Problem to work on: Could you rewrite every one of the records below, replacing "series" with "data set" throughout, leaving everything else unchanged and the pictures out?

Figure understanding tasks

——————————

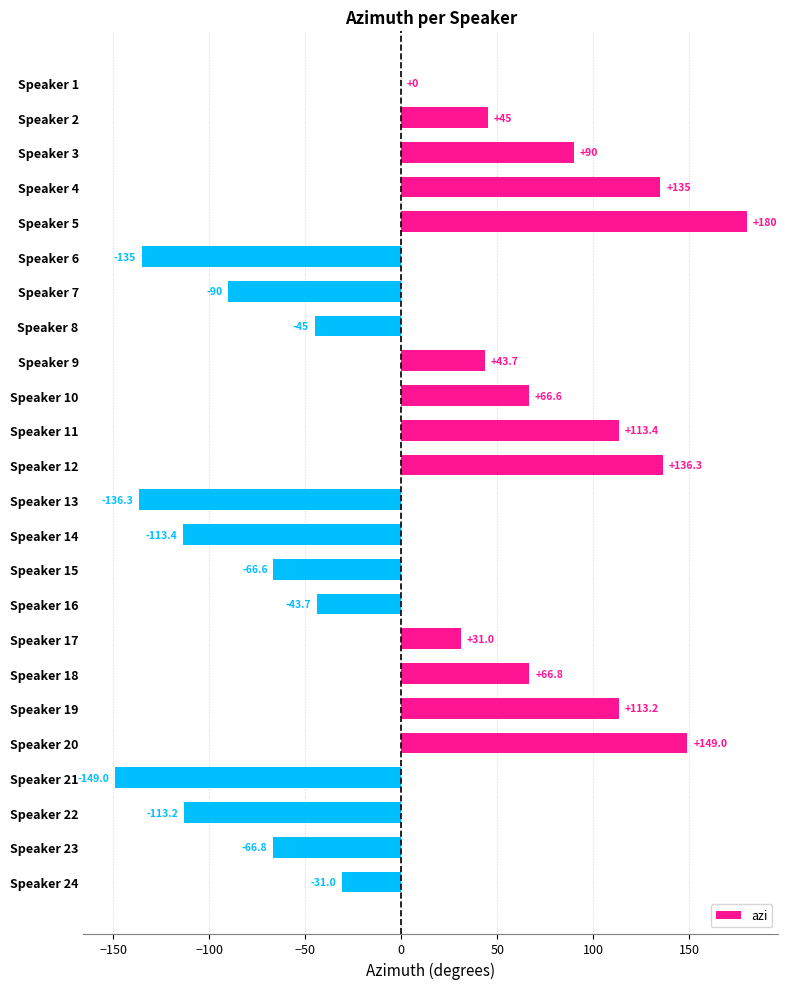

Is it true that the value at Speaker 11 is 113.4?

True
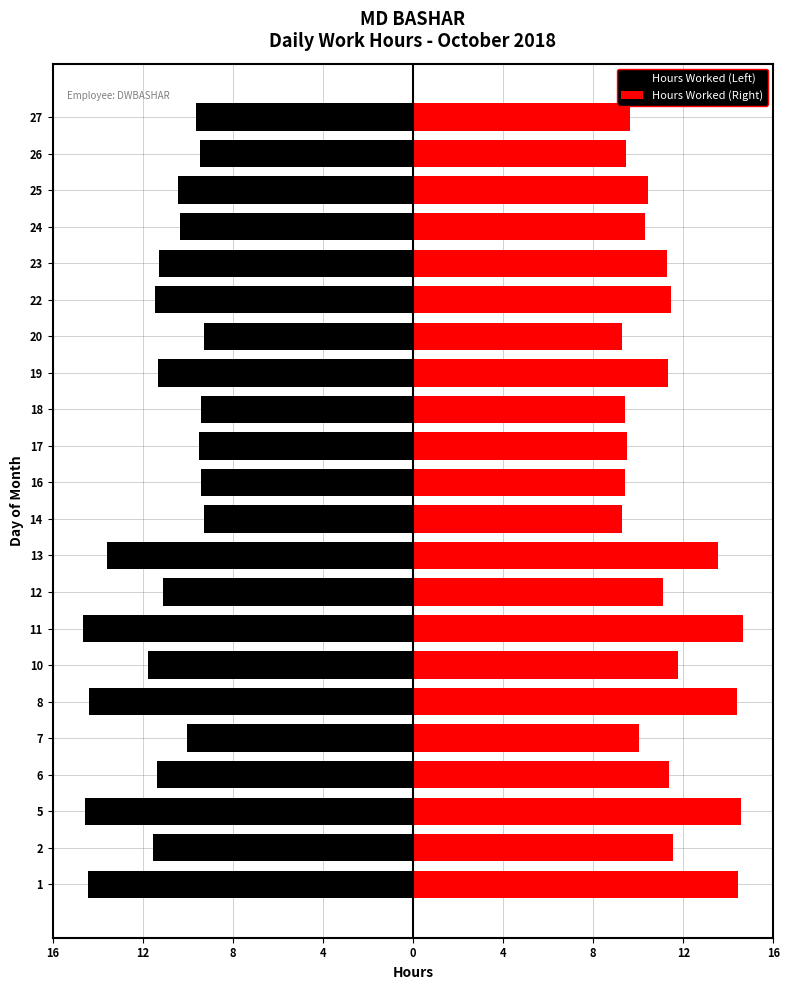

At how many categories does at least one series exceed 0?

22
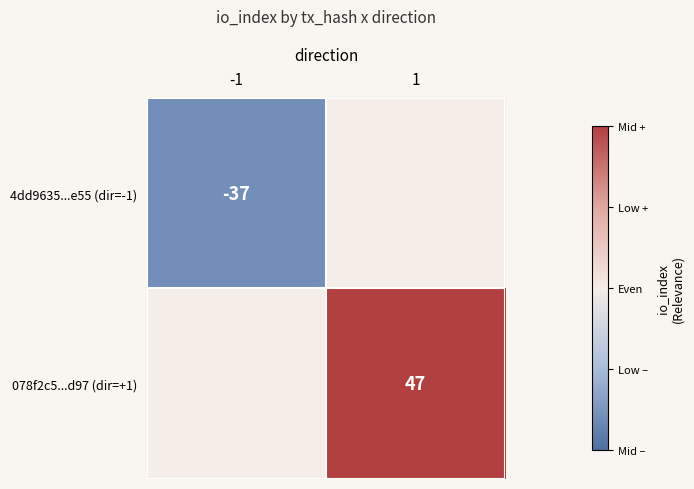

Is the value of 4dd9635...e55 (dir=-1) at -1 greater than the value of 078f2c5...d97 (dir=+1) at 1?

No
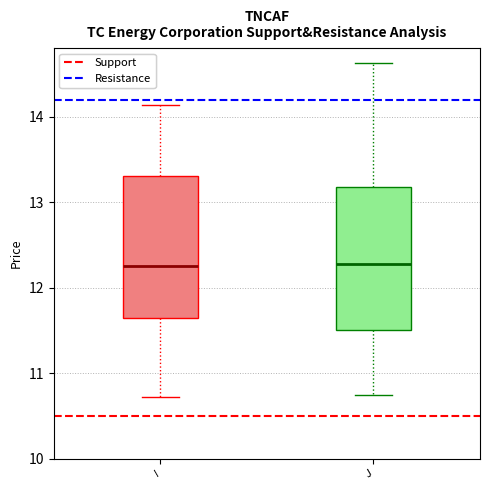

Reading left to right, transcribe this box plot: for each box, give where its median line is, the range the box spans, and where its two whiskers end, as read against the y-axis. The values are not printed on the chart, so give them approximately, as read against the axis.

I: median 12.3, box 11.6 to 13.3, whiskers 10.7 to 14.1
J: median 12.3, box 11.5 to 13.2, whiskers 10.7 to 14.6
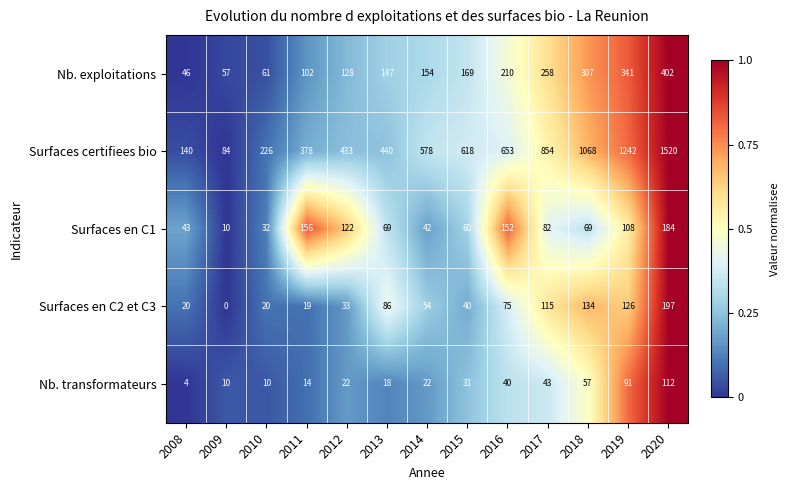

What is the difference between the Surfaces en C2 et C3 values at 2012 and 2016?

42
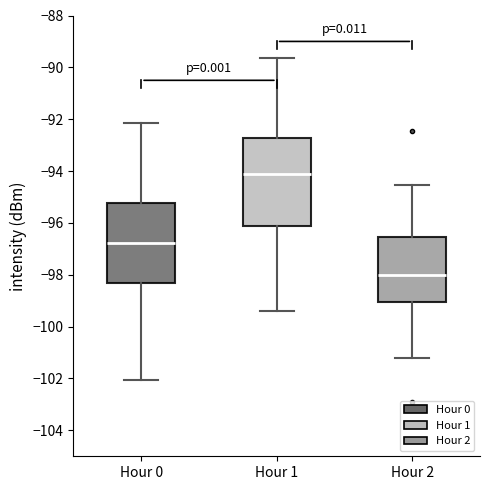

Which box's median line is the highest?

Hour 1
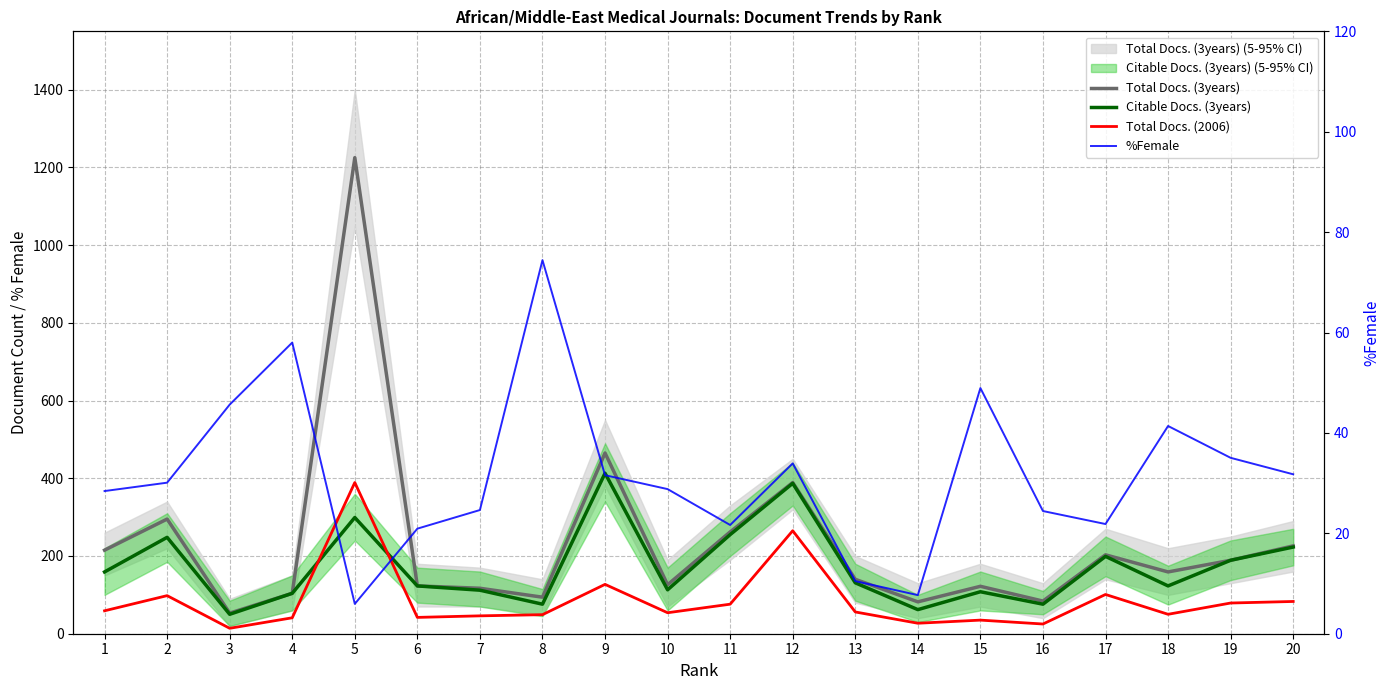

At which label does Citable Docs. (3years) first exceed 131?

1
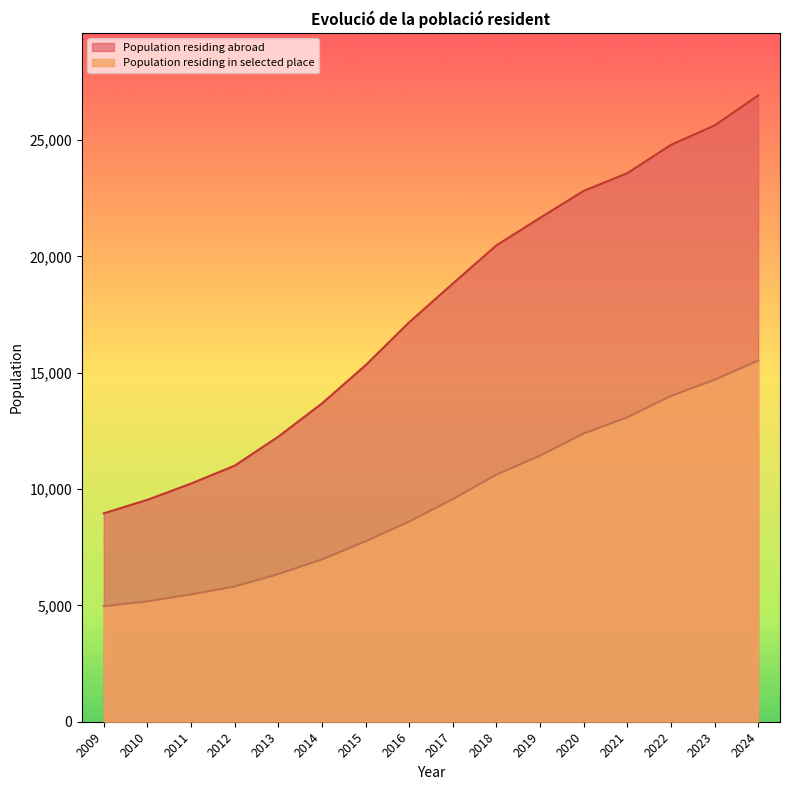

Which series has the widest spread of values?

Population residing abroad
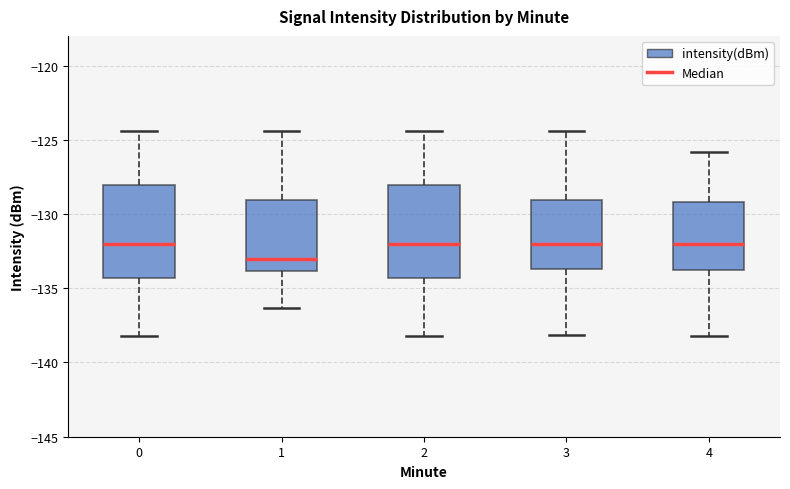

Where does the lower whisker of the box at x = 3 end on the y-axis? The values are not printed on the chart, so give them approximately, as read against the axis.

-138.0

——————————

The completed task:
Is it true that the value at Speaker 11 is 113.4?

True

At how many categories does at least one data set exceed 0?

22

Is the value of 4dd9635...e55 (dir=-1) at -1 greater than the value of 078f2c5...d97 (dir=+1) at 1?

No

Reading left to right, transcribe this box plot: for each box, give where its median line is, the range the box spans, and where its two whiskers end, as read against the y-axis. The values are not printed on the chart, so give them approximately, as read against the axis.

I: median 12.3, box 11.6 to 13.3, whiskers 10.7 to 14.1
J: median 12.3, box 11.5 to 13.2, whiskers 10.7 to 14.6

What is the difference between the Surfaces en C2 et C3 values at 2012 and 2016?

42

Which box's median line is the highest?

Hour 1

At which label does Citable Docs. (3years) first exceed 131?

1

Which data set has the widest spread of values?

Population residing abroad

Where does the lower whisker of the box at x = 3 end on the y-axis? The values are not printed on the chart, so give them approximately, as read against the axis.

-138.0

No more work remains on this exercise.